Let's try to figure out how to find it.

To begin with, what you definitely should not do:

  • disappear without a conversation, abruptly cut off contact, not giving yourself the opportunity to complete the relationship and your processes in it,
  • endure without voicing your state, or pretend that you are fine and nothing has changed.

And what is worth doing? It is worth exploring both poles. Understand what stands behind the drive to continue therapy through force? And what emotions and thoughts arise from the idea of stopping?

Because actually, what matters is not what you eventually decide, but that you make your choice while realizing your true needs and motives, fears and prejudices.

And the best way to do this is to bring it to a therapeutic session and explore your state, desires, and beliefs with the support of the therapist.

So what can you do if you are faced with such a dilemma?

Tell your therapist about it just as you feel it:

  • about your fatigue and lack of strength for processing complex processes,
  • about the unwillingness to come to sessions,
  • about the fear of taking a pause and losing the relationship with the therapist or everything worked on until now,
  • about guilt, shame, confusion, and other feelings that arise when making this decision, etc.

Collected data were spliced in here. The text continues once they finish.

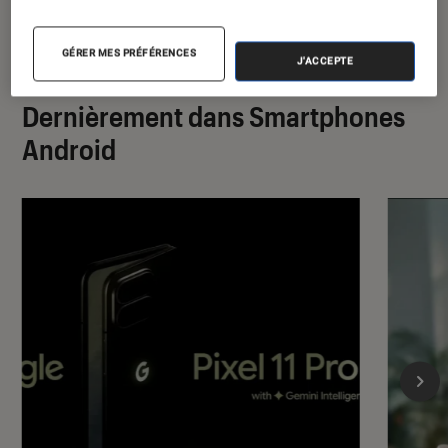
GÉRER MES PRÉFÉRENCES
J'ACCEPTE
Dernièrement dans Smartphones
Android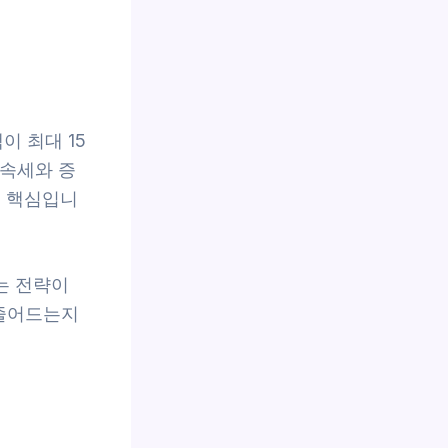
이 최대 15
상속세와 증
의 핵심입니
는 전략이
 줄어드는지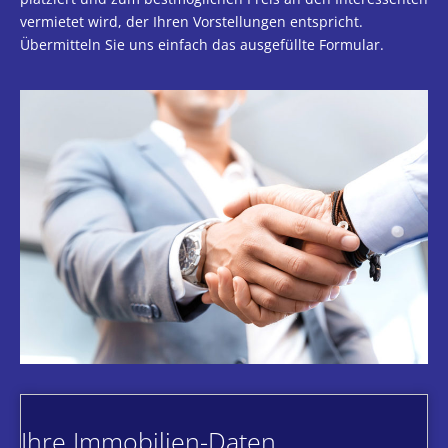
vermietet wird, der Ihren Vorstellungen entspricht.
Übermitteln Sie uns einfach das ausgefüllte Formular.
Ihre Immobilien-Daten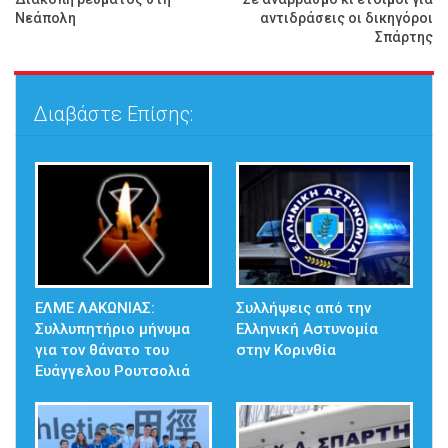
Νεάπολη
αντιδράσεις οι δικηγόροι
Σπάρτης
Διαβάστε Επίσης:
ΕΛΜΕ ΛΑΚΩΝΙΑΣ:
Συλλήψεις από την
Συλλυπητήριο μήνυμα
Ελληνική Αστυνομία
για τον θάνατο του
στην Κορινθία
Ευάγγελου Ρουτσολιά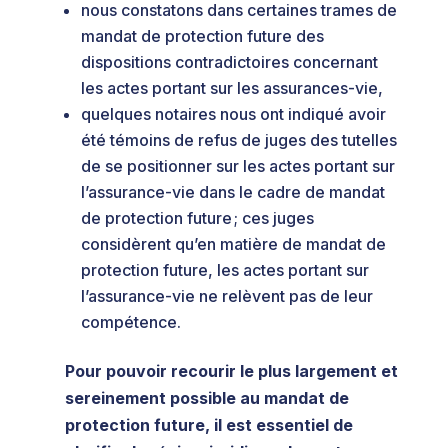
nous constatons dans certaines trames de
mandat de protection future des
dispositions contradictoires concernant
les actes portant sur les assurances-vie,
quelques notaires nous ont indiqué avoir
été témoins de refus de juges des tutelles
de se positionner sur les actes portant sur
l’assurance-vie dans le cadre de mandat
de protection future ; ces juges
considèrent qu’en matière de mandat de
protection future, les actes portant sur
l’assurance-vie ne relèvent pas de leur
compétence.
Pour pouvoir recourir le plus largement et
sereinement possible au mandat de
protection future, il est essentiel de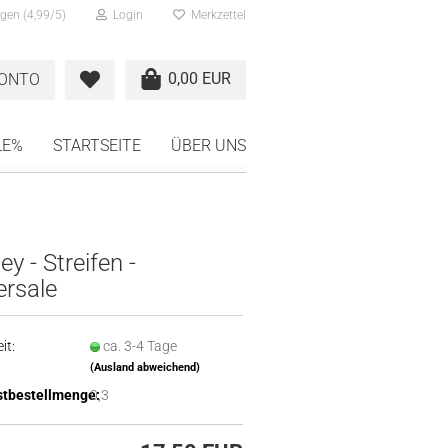
gen (4,99/5)
Login
Merkzettel
0,00 EUR
KONTO
LE%
STARTSEITE
ÜBER UNS
ey - Streifen -
ersale
it:
ca. 3-4 Tage
(Ausland abweichend)
tbestellmenge:
0,3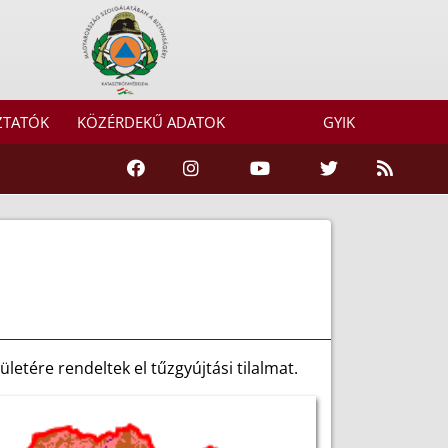
ZTATÓK
KÖZÉRDEKŰ ADATOK
GYIK
letére rendeltek el tűzgyújtási tilalmat.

Review the therapy format and contract terms together:

  • reduce the frequency of sessions,
  • change the focus of therapy to support, containment, stabilization, resourcing, mastering relaxation and self-regulation techniques,
  • temporarily switch to a mode of supportive consultation meetings when the need arises,
  • take a deliberate pause for a clearly defined term and observe how the state will change without therapy, so that upon its completion you can make a balanced decision.

In the conditions of war, we live at the limit of our capabilities. And a mature position is to be sensitive to yourself and the situation, to care about your state, and to reduce excessive load where possible.

If therapy begins to tire you and requires excessive effort, you can:

  • stay in the process along with your fatigue and lack of resources,
  • change the process in such a way that it corresponds to your current needs,
  • put therapy on a discussed and determined pause,
  • complete the process at the point where you are now,
  • return to therapy when you feel the desire and strength.

None of these options is "right" or "wrong." Only your state, your resources, needs, and your conscious choice matter.

And if you have a therapeutic space where these questions can be sincerely and openly discussed and explored—that is already an additional resource in this difficult time.